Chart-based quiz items
┄┄┄┄┄┄┄┄┄┄
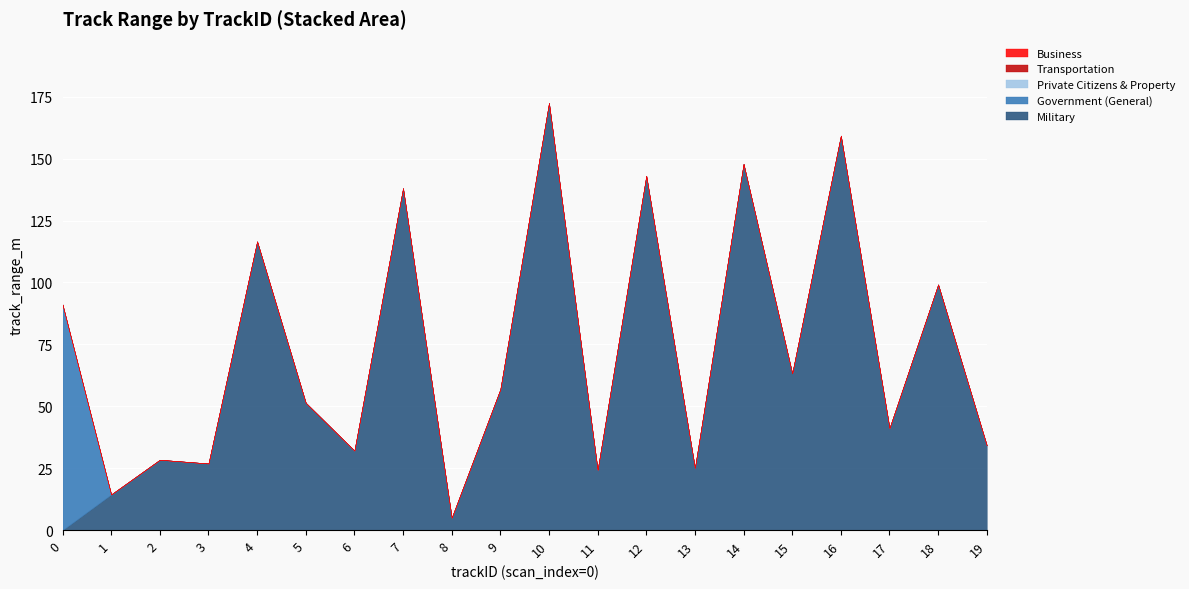

How many distinct data groups are displayed?

5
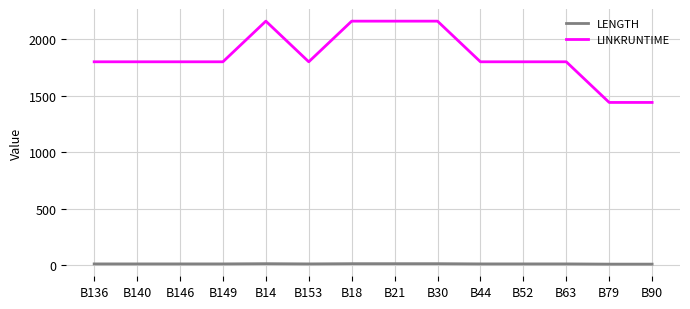

Is it true that LENGTH equals 10 at B140?

True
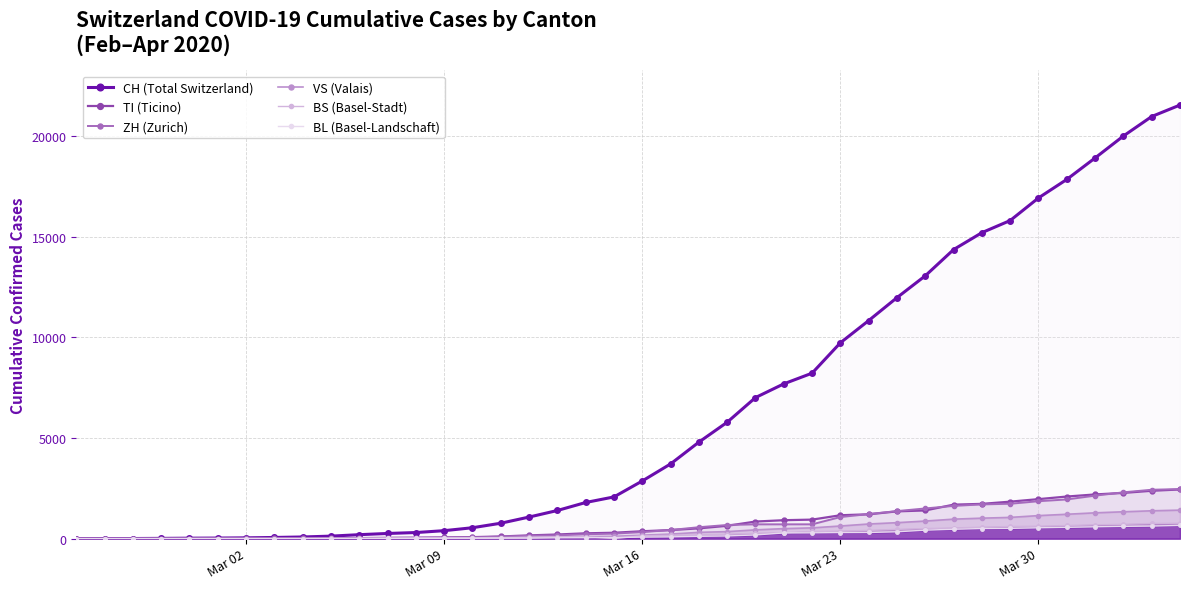

Which series has the largest total across all categories?

CH (Total Switzerland)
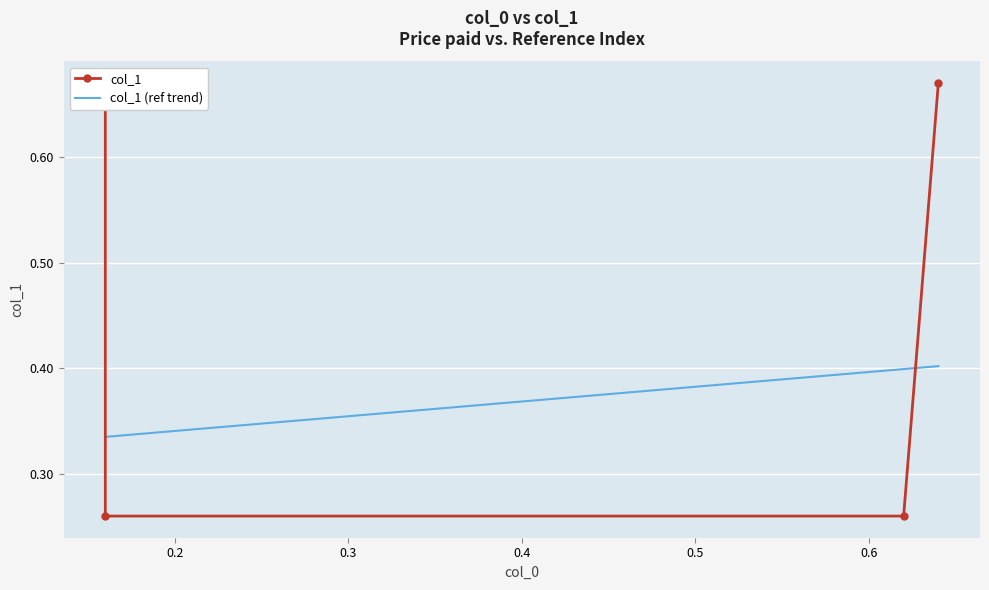

At how many categories does at least one series exceed 0?

4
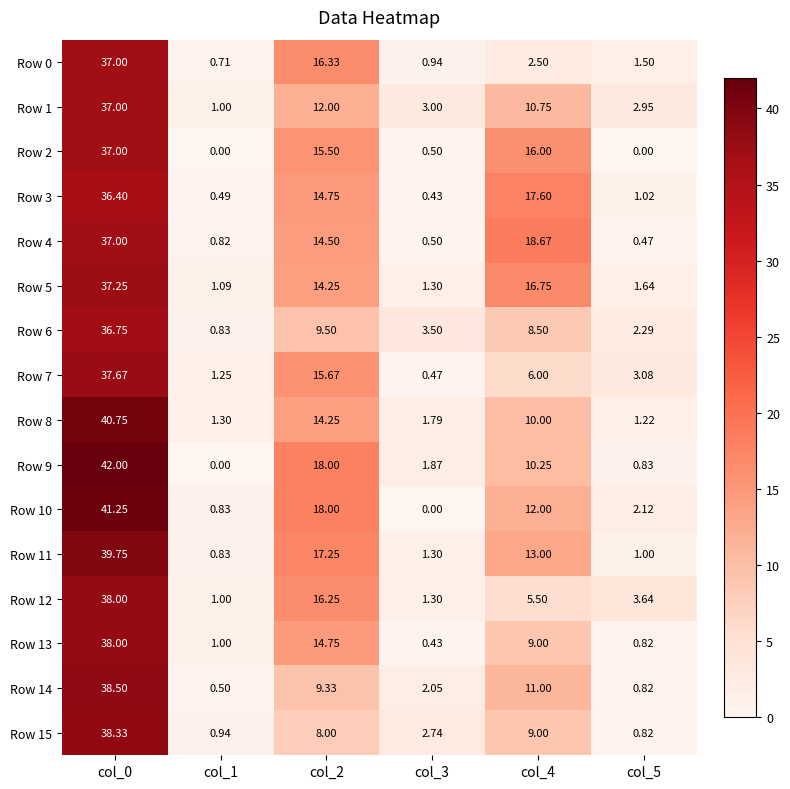

Reading left to right, extract all data points from this chart.

Row 0: col_0=37.0	col_1=0.7	col_2=16.3	col_3=0.9	col_4=2.5	col_5=1.5
Row 1: col_0=37.0	col_1=1.0	col_2=12.0	col_3=3.0	col_4=10.8	col_5=3.0
Row 2: col_0=37.0	col_1=0.0	col_2=15.5	col_3=0.5	col_4=16.0	col_5=0.0
Row 3: col_0=36.4	col_1=0.5	col_2=14.8	col_3=0.4	col_4=17.6	col_5=1.0
Row 4: col_0=37.0	col_1=0.8	col_2=14.5	col_3=0.5	col_4=18.7	col_5=0.5
Row 5: col_0=37.2	col_1=1.1	col_2=14.2	col_3=1.3	col_4=16.8	col_5=1.6
Row 6: col_0=36.8	col_1=0.8	col_2=9.5	col_3=3.5	col_4=8.5	col_5=2.3
Row 7: col_0=37.7	col_1=1.2	col_2=15.7	col_3=0.5	col_4=6.0	col_5=3.1
Row 8: col_0=40.8	col_1=1.3	col_2=14.2	col_3=1.8	col_4=10.0	col_5=1.2
Row 9: col_0=42.0	col_1=0.0	col_2=18.0	col_3=1.9	col_4=10.2	col_5=0.8
Row 10: col_0=41.2	col_1=0.8	col_2=18.0	col_3=0.0	col_4=12.0	col_5=2.1
Row 11: col_0=39.8	col_1=0.8	col_2=17.2	col_3=1.3	col_4=13.0	col_5=1.0
Row 12: col_0=38.0	col_1=1.0	col_2=16.2	col_3=1.3	col_4=5.5	col_5=3.6
Row 13: col_0=38.0	col_1=1.0	col_2=14.8	col_3=0.4	col_4=9.0	col_5=0.8
Row 14: col_0=38.5	col_1=0.5	col_2=9.3	col_3=2.0	col_4=11.0	col_5=0.8
Row 15: col_0=38.3	col_1=0.9	col_2=8.0	col_3=2.7	col_4=9.0	col_5=0.8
┄┄┄┄┄┄┄┄┄┄
#### [WORK ITEM]
Give again every line of the records from the one containing "Is it true that LENGTH equals 10 at B140?" through the end of the records, both included. Leave the pictures out of your answer.

#### [YOUR RESPONSE]
Is it true that LENGTH equals 10 at B140?

True

Which series has the largest total across all categories?

CH (Total Switzerland)

At how many categories does at least one series exceed 0?

4

Reading left to right, extract all data points from this chart.

Row 0: col_0=37.0	col_1=0.7	col_2=16.3	col_3=0.9	col_4=2.5	col_5=1.5
Row 1: col_0=37.0	col_1=1.0	col_2=12.0	col_3=3.0	col_4=10.8	col_5=3.0
Row 2: col_0=37.0	col_1=0.0	col_2=15.5	col_3=0.5	col_4=16.0	col_5=0.0
Row 3: col_0=36.4	col_1=0.5	col_2=14.8	col_3=0.4	col_4=17.6	col_5=1.0
Row 4: col_0=37.0	col_1=0.8	col_2=14.5	col_3=0.5	col_4=18.7	col_5=0.5
Row 5: col_0=37.2	col_1=1.1	col_2=14.2	col_3=1.3	col_4=16.8	col_5=1.6
Row 6: col_0=36.8	col_1=0.8	col_2=9.5	col_3=3.5	col_4=8.5	col_5=2.3
Row 7: col_0=37.7	col_1=1.2	col_2=15.7	col_3=0.5	col_4=6.0	col_5=3.1
Row 8: col_0=40.8	col_1=1.3	col_2=14.2	col_3=1.8	col_4=10.0	col_5=1.2
Row 9: col_0=42.0	col_1=0.0	col_2=18.0	col_3=1.9	col_4=10.2	col_5=0.8
Row 10: col_0=41.2	col_1=0.8	col_2=18.0	col_3=0.0	col_4=12.0	col_5=2.1
Row 11: col_0=39.8	col_1=0.8	col_2=17.2	col_3=1.3	col_4=13.0	col_5=1.0
Row 12: col_0=38.0	col_1=1.0	col_2=16.2	col_3=1.3	col_4=5.5	col_5=3.6
Row 13: col_0=38.0	col_1=1.0	col_2=14.8	col_3=0.4	col_4=9.0	col_5=0.8
Row 14: col_0=38.5	col_1=0.5	col_2=9.3	col_3=2.0	col_4=11.0	col_5=0.8
Row 15: col_0=38.3	col_1=0.9	col_2=8.0	col_3=2.7	col_4=9.0	col_5=0.8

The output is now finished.